Artificial Intelligence 10 min read

How DP-Recon Uses Diffusion Models to Reconstruct 3D Scenes from Sparse Photos

DP-Recon leverages generative diffusion priors and a visibility‑guided SDS loss to achieve high‑fidelity, compositional 3D scene reconstruction from extremely sparse images, delivering superior geometry, texture, and text‑driven editing capabilities demonstrated on benchmark datasets and real‑world indoor scenarios.

AI Frontier Lectures

Apr 28, 2025

How DP-Recon Uses Diffusion Models to Reconstruct 3D Scenes from Sparse Photos

Overview

DP‑Recon is a compositional 3D scene reconstruction framework that integrates a generative diffusion prior via Score‑Distillation Sampling (SDS) to recover high‑quality geometry and texture from a few sparse images.

Reconstruction result and text‑based editing illustration

Problem

Conventional multi‑view reconstruction requires dense camera coverage; with sparse viewpoints geometry collapses, occluded regions remain unreconstructed, and objects cannot be decoupled, limiting downstream tasks such as embodied AI, metaverse content, and visual effects.

Method

Compositional implicit representation

For each detected object and the background a separate signed‑distance‑function (SDF) field is learned. Multi‑modal supervision (RGB, depth, surface normals, instance segmentation) is applied to each field.

Two‑stage optimization

Geometry stage : Initialize geometry from the multi‑modal losses. Then apply an SDS loss that distills knowledge from a pretrained Stable Diffusion model into the SDF. The loss is computed on rendered depth/normal maps and encourages plausible shape completion in unobserved regions.

Appearance stage : Render the optimized meshes with Nvdiffrast, fuse the input image colors with the diffusion prior, and optimize per‑vertex UV texture maps.

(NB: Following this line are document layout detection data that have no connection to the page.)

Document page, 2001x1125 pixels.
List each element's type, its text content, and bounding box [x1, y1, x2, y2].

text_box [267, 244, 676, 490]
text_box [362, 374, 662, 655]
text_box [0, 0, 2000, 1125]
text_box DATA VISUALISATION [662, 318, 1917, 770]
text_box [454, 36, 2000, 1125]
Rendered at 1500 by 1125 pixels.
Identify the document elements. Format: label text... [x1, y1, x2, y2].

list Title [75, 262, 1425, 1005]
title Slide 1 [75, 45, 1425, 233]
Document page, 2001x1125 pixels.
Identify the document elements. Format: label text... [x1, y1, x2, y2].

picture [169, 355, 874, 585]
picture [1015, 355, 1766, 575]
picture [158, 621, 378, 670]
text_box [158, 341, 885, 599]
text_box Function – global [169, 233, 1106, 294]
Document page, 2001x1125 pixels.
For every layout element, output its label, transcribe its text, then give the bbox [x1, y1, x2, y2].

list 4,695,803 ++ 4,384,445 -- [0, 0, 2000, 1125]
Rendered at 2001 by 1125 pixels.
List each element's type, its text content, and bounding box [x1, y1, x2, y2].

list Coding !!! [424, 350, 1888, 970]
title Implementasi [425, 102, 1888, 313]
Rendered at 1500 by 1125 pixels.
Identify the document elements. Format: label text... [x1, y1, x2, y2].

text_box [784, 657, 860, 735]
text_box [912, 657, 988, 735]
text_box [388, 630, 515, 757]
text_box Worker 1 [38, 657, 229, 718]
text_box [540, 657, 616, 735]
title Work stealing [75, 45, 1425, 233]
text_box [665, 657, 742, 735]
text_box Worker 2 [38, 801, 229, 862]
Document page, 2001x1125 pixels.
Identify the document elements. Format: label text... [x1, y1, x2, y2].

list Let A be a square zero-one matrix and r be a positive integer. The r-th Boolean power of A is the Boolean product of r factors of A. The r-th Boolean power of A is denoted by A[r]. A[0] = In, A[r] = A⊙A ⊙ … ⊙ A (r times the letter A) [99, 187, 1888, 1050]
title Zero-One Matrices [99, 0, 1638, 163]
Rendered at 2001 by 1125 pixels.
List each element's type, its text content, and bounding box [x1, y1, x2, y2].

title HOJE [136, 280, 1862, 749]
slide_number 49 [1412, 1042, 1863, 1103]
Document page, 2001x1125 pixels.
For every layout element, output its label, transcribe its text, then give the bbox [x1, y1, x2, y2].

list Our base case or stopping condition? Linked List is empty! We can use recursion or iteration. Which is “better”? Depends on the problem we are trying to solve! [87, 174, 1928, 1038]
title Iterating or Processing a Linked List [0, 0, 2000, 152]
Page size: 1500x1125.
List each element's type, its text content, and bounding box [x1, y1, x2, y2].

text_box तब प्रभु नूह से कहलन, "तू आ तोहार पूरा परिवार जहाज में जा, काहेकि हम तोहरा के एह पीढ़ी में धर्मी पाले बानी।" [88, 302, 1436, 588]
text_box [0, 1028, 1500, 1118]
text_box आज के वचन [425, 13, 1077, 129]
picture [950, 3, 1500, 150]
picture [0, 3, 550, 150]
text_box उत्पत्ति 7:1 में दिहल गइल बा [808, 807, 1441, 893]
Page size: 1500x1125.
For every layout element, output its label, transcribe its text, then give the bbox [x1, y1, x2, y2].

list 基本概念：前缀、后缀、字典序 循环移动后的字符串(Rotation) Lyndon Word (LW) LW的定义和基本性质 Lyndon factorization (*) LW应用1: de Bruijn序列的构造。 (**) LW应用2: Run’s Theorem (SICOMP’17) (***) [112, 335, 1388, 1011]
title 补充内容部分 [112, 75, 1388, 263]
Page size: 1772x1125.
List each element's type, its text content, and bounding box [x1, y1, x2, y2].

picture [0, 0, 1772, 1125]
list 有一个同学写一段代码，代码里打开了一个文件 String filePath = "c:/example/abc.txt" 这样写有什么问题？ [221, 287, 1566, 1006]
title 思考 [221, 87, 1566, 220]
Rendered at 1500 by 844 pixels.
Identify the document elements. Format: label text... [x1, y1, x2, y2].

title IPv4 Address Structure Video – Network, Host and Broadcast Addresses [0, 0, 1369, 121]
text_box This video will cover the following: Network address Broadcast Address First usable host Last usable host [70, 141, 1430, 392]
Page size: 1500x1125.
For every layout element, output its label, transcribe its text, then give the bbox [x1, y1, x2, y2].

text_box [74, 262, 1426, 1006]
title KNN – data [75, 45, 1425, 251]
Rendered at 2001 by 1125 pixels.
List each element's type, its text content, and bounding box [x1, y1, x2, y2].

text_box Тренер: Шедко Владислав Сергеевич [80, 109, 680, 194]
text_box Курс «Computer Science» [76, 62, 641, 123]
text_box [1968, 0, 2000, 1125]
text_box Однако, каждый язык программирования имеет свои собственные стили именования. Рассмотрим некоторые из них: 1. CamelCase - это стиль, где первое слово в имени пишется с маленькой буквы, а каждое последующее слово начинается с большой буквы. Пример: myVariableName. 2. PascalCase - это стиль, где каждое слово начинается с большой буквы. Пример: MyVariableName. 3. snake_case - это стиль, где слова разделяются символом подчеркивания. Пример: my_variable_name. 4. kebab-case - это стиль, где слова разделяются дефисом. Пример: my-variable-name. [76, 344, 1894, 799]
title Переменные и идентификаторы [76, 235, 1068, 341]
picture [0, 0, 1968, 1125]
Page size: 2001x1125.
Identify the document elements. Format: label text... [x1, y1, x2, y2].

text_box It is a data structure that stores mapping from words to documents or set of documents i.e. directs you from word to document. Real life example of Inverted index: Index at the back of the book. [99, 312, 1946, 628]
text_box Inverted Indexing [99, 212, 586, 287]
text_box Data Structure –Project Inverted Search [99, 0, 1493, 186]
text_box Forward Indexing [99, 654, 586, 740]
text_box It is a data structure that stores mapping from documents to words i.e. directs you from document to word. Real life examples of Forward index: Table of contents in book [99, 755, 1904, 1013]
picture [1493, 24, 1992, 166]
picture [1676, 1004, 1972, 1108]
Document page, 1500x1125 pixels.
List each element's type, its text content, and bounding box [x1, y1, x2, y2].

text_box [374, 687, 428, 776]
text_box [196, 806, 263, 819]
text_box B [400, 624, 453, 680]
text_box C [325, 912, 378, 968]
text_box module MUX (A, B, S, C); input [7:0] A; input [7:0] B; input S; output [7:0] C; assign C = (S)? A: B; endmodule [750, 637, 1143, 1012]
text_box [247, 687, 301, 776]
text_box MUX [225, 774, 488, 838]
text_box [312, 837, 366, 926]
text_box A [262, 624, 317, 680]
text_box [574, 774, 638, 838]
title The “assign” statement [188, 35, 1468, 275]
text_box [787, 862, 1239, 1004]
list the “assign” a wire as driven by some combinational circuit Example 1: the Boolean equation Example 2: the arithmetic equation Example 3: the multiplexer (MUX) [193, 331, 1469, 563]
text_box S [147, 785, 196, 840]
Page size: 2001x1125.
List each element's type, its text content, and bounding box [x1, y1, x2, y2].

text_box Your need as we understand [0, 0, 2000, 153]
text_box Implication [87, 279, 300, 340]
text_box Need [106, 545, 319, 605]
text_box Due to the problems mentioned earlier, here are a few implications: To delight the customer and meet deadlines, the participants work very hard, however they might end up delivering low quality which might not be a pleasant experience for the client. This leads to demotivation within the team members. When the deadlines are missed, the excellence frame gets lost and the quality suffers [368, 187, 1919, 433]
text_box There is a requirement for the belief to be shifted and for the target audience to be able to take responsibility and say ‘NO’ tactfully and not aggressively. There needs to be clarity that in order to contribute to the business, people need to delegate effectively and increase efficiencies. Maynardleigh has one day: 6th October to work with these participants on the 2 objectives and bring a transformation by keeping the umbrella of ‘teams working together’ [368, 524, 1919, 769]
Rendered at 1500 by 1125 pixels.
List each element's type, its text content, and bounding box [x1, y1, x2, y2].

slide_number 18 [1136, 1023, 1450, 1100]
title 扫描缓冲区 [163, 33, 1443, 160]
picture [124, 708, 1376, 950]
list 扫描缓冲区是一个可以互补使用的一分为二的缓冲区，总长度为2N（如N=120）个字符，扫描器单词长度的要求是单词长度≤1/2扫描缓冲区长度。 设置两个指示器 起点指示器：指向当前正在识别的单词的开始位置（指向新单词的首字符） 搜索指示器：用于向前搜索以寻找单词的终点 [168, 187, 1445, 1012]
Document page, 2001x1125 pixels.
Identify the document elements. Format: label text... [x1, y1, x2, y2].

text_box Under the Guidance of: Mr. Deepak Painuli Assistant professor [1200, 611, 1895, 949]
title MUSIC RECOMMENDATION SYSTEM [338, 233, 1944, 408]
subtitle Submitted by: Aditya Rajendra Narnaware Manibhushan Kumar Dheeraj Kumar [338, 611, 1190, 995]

The result is a high‑resolution UV atlas for each object.

Visibility‑guided weighting

A per‑pixel visibility weight w_vis is derived from a visibility grid accumulated during rasterization. The final SDS loss is weighted as L_SDS·(1‑w_vis) + L_img·w_vis, ensuring that the diffusion prior dominates only in regions that are invisible or heavily occluded in the input views.

Experiments

Evaluations on the Replica and ScanNet++ benchmarks show that DP‑Recon outperforms prior methods in both overall scene reconstruction and object‑wise reconstruction under sparse view settings (e.g., 10–15 images). Quantitative metrics such as Chamfer distance, normal consistency, and PSNR are improved, and qualitative results exhibit smoother backgrounds, fewer artifacts, and accurate recovery of heavily occluded objects.

Applications

Using only 15 frames extracted from a YouTube walkthrough, DP‑Recon produces textured meshes that can be directly imported into Blender or game engines. The diffusion prior also enables text‑driven editing (e.g., “turn the vase into a teddy bear”) and novel‑view synthesis with high fidelity.